_DIRECTIONS_
Translate this sentence from the passage on date-formatting libraries into Spanish: "Depending on a functional library is less risky as it interacts with our code in a very explicit way."

_SELECTED PASSAGE_
-*-*-

Modern modular libraries in functional coding style can be an effective solution to hard problems such as formatting dates.
Computers typically store timestamps in a format that is meaningless to people. Converting between a Unix timestamp and a human-readable text necessarily involves detailed knowledge about the calendar, leap years, leap seconds, and awareness of when specific parts of the world switch in and out of daylight savings time. After all these calculations we can determine what date it is and the time within the day. Next, we apply language rules to finish with a human-readable date and time representation. This simple recipe is actually filled with traps where things could go wrong. For most products, picking a library is the pragmatic way to solve a hairy problem like this.
The promise of functional programming style is side-stepping the problems with unintended side-effects. Functional libraries will typically take an input, and return output without implicitly involving (reading or modifying) other data. Depending on a functional library is less risky as it interacts with our code in a very explicit way. This makes upgrades smoother and faster. Replacing a functional library is easier than replacing an alternative in OOP style. Bundlers will also work better with functional libraries, as control flow in those is easier to follow, resulting in a smaller bundle size, and a faster web app for your users.
Creators of Moment.js have recognized the importance of immutable data structures and functional coding style. Nowadays they recommend Intl or Luxon.
Effective teams and companies are always on the lookout for better tools and practices. Team members will be thankful for being able to work with and on the state-of-the-art software. The stakeholders will profit from increased productivity. Evaluate new ways of doing things, adopt new tools where it makes sense, and keep your competitive edge.

-*-*-

[Saved data entries]
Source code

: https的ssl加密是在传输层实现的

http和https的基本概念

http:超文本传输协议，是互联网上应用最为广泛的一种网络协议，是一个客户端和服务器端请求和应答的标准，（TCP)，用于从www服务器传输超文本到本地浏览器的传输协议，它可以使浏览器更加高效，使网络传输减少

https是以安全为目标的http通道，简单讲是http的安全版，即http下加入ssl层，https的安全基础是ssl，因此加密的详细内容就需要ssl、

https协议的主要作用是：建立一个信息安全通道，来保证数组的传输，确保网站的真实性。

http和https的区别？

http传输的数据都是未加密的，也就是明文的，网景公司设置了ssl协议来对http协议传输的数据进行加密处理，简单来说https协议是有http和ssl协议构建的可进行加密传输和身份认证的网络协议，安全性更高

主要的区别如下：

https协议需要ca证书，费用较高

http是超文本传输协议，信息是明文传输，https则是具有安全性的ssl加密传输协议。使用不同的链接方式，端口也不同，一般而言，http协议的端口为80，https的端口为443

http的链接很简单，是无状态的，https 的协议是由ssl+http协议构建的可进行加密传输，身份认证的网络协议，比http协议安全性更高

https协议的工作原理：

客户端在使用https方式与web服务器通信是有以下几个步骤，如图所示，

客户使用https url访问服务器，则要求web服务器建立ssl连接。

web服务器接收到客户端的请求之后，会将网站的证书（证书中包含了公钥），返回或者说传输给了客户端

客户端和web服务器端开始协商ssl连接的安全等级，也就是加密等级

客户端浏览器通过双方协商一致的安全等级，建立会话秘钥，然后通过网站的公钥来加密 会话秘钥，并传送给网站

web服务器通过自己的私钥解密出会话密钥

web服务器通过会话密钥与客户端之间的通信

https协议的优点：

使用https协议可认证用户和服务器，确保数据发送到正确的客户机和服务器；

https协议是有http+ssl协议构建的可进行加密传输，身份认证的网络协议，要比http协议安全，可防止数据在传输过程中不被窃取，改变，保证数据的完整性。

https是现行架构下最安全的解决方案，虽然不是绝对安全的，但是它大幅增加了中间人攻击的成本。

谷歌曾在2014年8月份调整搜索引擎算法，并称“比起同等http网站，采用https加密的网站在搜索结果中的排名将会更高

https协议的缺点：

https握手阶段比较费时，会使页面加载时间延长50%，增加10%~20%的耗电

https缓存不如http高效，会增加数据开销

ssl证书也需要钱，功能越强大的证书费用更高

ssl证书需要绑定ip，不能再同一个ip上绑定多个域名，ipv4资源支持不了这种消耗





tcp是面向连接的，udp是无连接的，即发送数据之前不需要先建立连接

-*-*-

_TASK RESULT_
Depender de una biblioteca funcional es menos arriesgado, ya que interactúa con nuestro código de una manera muy explícita.